Hidden rental car fees catch consumers when they are vulnerable
The biggest fee hurdle that car renters face is when the rental company offers extra insurance.
Elliott says the employees at the counter get promoted and get bonuses depending on how good they are at upselling people into insurance.
"A lot of time you are already covered," Elliott says.
The "policies" the car rental agencies offer are not really insurance, but "Collision Damage Waivers." They are waiving their rights to go after a person for damaging the car. A waiver like this is not insurance for any damage a person might cause to third parties.
The best thing to do is to know ahead of time whether renting a car is covered under an existing car insurance policy. People should check their policies and call their insurance agent to make sure they are covered for everything that could go wrong.
Many credit cards offer secondary coverage for things not covered by a person's regular insurance. There are even companies that offer third-party insurance for renting a car.
The time to do this investigation of insurance is before a person gets to the counter to pick up their car.
"When you pick up your rental car," Elliott says, "your brain leaks out of your head. Take a breath. Take some time."
Wil Wright, an engineering student at the University of Virginia, rented a car for the first time when he visited Salt Lake City in April. He called the car rental company ahead of time and was told that because he was under 25 years old he would have to pay more.
"They said it would cost maybe $100 to $150 more," Wright says, "but the under-age fee ended up almost doubling my bill."
Avoiding the gotchas
Elliott recommends always taking photographs of the car inside and out both before you drive it away and when you come back to the lot.
"There is a real problem with scratches and dings," he says. They will come after you for the big bucks. They'll charge you not only for the repair, but for the loss of use, various nuisance fees and processing fees. There is a marvelous universe of fees they will charge you."
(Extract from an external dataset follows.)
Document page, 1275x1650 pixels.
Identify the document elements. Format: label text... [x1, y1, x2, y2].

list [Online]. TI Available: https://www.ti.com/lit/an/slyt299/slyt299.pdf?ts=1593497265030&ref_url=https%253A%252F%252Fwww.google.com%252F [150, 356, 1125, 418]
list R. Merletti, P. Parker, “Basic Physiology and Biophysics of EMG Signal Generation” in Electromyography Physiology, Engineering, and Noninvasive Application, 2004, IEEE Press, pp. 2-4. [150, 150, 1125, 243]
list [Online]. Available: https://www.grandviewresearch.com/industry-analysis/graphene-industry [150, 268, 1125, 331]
There is little incentive for a rental company to closely inspect a car before you bring it back. There is also little way for a person to say they didn't cause damage when they bring back a car — unless they have a photograph or have marked down the dings, scratches and other damage on a form before they drive away.
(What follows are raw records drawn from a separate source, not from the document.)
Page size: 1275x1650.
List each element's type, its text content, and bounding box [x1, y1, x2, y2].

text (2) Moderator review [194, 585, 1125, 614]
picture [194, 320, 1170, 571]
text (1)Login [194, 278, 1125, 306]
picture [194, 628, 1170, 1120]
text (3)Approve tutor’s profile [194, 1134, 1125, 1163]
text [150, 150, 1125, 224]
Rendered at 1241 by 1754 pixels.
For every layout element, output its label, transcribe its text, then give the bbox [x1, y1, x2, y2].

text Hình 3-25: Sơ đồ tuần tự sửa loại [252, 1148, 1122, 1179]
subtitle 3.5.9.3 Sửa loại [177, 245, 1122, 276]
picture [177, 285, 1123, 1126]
"Taking a photograph would avoid 90 percent of the problems that people run into," he says.
Frank Keel, the federal government worker, says he had to pay once for a nick in the windshield.
"The next time I went over the windshield with a fine-tooth comb and noted every one of them," he says.
Early and late
People expect that if they turn in a car late that they may have to pay a penalty — even pay for a full day's rental. But now some car rental companies are charging people for turning in a car early.
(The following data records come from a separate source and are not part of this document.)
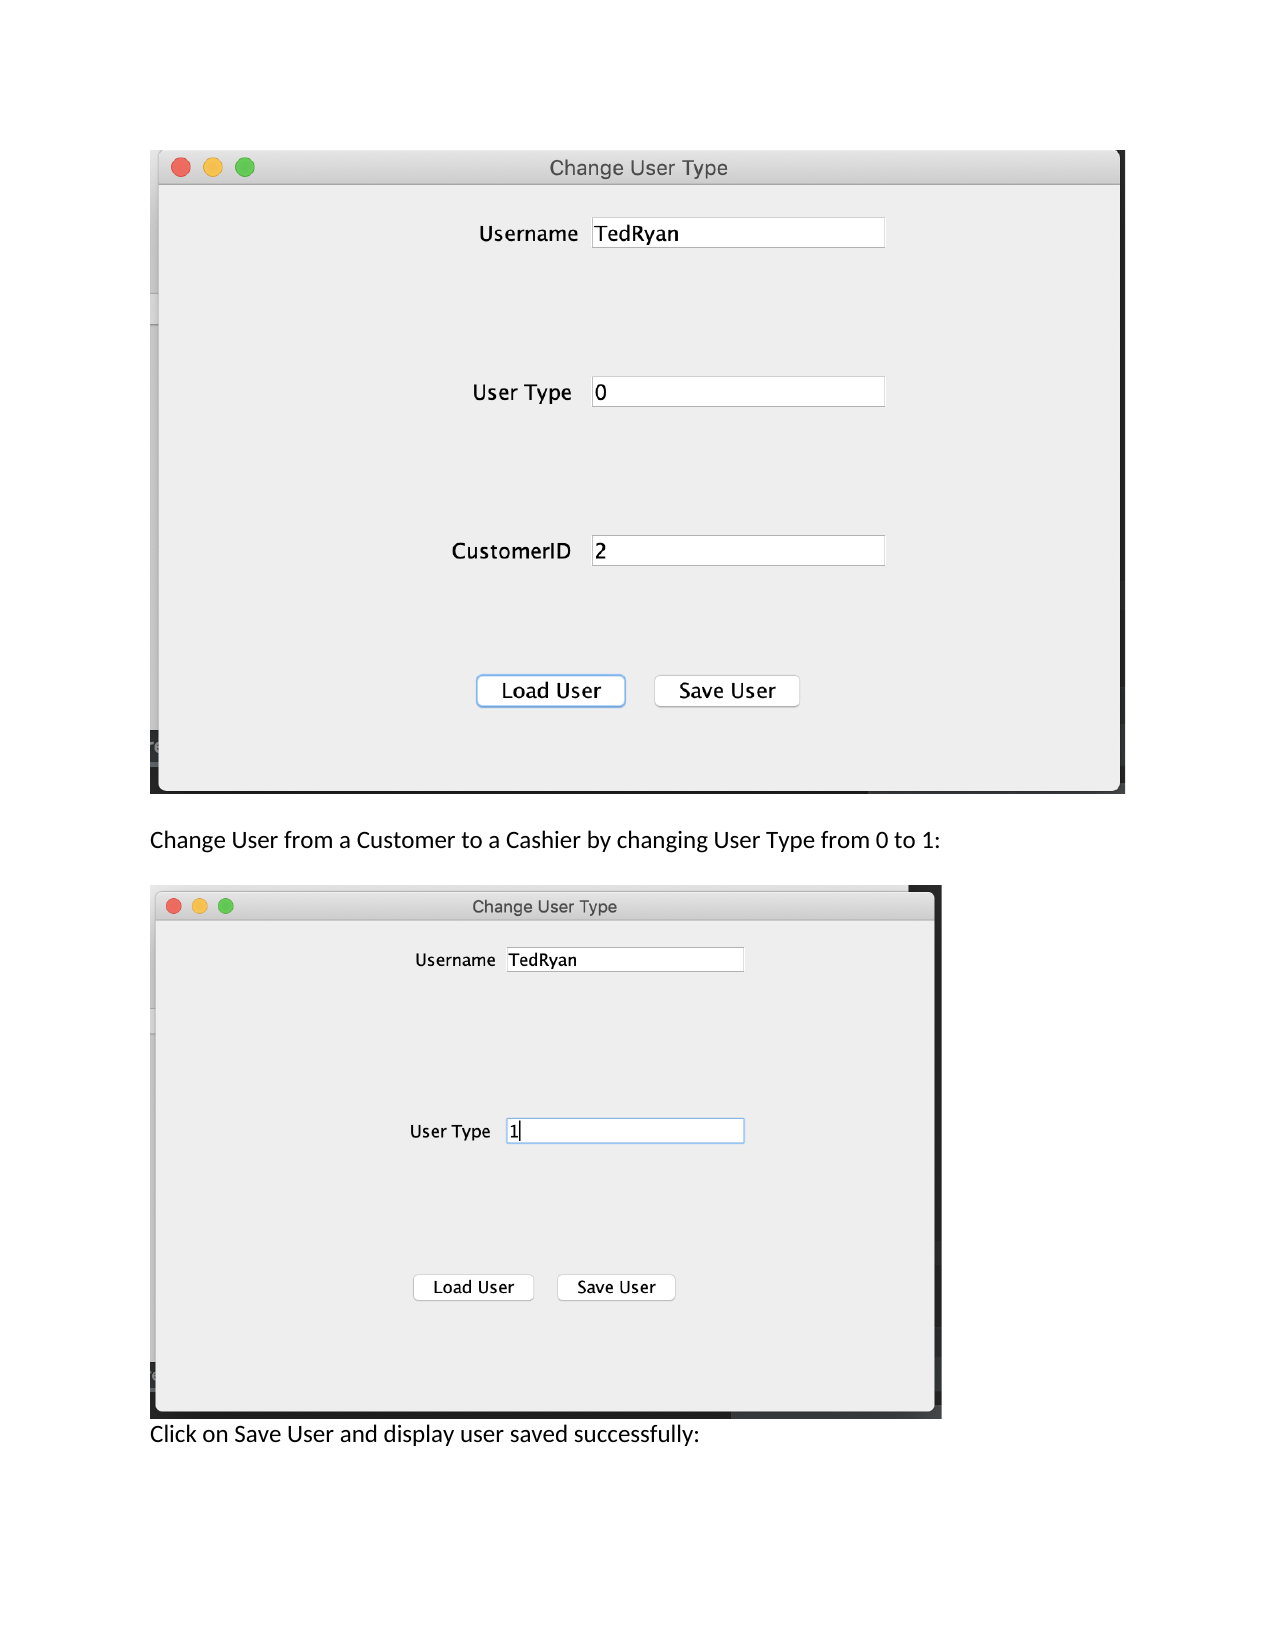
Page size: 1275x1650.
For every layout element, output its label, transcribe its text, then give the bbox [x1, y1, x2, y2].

text Click on Save User and display user saved successfully: [150, 1419, 1125, 1449]
picture [150, 885, 942, 1419]
text Change User from a Customer to a Cashier by changing User Type from 0 to 1: [150, 824, 1125, 855]
picture [150, 150, 1125, 794]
Elliott says most car rental places have a grace period of about a half hour to turn in a car late. It also makes sense that if someone rented a car with a weekly rate that they might be charged a higher daily rate if they turn it in, say, a day or two early. But now some companies are charging people for turning a car an hour or so early — saying they broke the contract.
"If you read the terms of your rental," Elliott says, "at the counter or on the website, you can usually protect yourself."
He also says, in case of turning in a car late, that normally a person can call if they are running behind and the manager will usually waive the late fee.
Like all transactions, it never hurts to ask for some discretionary fees, like the late fee, to be waived. Also, being aware ahead of time takes away the panic and takes away the effectiveness of high-pressure salesmanship.
"You have to remember," Elliott says, "it is someone else's car."